Will Apple sell a low-end iPhone?
The tech giant may announce a lower end smartphone later this year, says one Wall Street analyst.
Apple (AAPL) investors, fanboys, and zealots: Be prepared for a low-end iPhone. At least that is what one analyst thinks.
Credit Suisse analyst Kulbinder Garcha believes Apple is getting ready to announce a lower-end iPhone for a few reasons.
He believes Apple will not only update the iPhone 5 later this year (see TheStreet), but Apple will also announce a low-end iPhone, which will not only help Apple increase its market share but profit share as well. Garcha, who recently cut his earnings estimates (TheStreet), rates Apple "outperform" with a $600 price target.

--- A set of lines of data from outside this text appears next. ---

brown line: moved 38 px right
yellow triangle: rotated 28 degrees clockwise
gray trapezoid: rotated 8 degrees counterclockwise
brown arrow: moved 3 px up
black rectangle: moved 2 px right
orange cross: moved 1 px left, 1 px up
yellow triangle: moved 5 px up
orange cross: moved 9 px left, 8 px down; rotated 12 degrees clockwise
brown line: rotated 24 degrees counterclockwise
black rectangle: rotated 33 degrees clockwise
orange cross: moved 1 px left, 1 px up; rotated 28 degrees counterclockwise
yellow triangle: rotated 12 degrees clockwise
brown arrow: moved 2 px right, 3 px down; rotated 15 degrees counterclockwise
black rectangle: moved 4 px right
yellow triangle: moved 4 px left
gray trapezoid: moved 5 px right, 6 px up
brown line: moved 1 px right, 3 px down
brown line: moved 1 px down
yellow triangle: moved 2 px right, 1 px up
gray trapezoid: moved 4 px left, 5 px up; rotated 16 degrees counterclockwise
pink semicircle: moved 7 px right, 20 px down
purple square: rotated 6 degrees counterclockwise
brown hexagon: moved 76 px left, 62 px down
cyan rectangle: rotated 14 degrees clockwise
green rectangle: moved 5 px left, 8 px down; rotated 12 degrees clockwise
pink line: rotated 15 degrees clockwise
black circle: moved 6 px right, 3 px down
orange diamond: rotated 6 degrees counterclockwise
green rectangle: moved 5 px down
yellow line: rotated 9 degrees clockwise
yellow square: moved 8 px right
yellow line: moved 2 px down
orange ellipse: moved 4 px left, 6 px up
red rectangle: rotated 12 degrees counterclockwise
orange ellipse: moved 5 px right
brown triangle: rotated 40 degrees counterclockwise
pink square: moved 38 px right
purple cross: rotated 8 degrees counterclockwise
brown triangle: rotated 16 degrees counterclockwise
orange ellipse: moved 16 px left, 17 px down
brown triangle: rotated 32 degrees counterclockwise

There's been much speculation not only from Wall Street, but the media as well about Apple and a lower-end iPhone. There's concern that it would dilute Apple's brand, but CEO Tim Cook tried to assuage these concerns, saying Apple would never release a bad product.
"The only thing we'll never do is make a crappy product," Cook said at a Goldman Sachs conference in February. "We're going to make a great product. And so that's the only religion that we have is we must do something great, something bold, something ambitious."
Even if Apple does make a lower-end iPhone, it would not be that dilutive to the brand, Garcha notes, and could have higher margins than people think. He pegs the price of a lower-end iPhone at $329, with 38% gross margins. That's lower than the gross margins Apple gets on the current version of the iPhone, but it would be in line with Apple's margins overall.
A lower-end iPhone would not just be good for market share, but could provide as much as $21 billion in revenue and $5 per share in earnings by 2015. "Assuming Apple introduces a $329 iPhone in 2014 and starts to gain share in these lower price bands, we believe it could capture 40% share in the $300-$400 market," Garcha notes.
Shares of Apple were lower in early morning trading, down 0.73% to $451.18.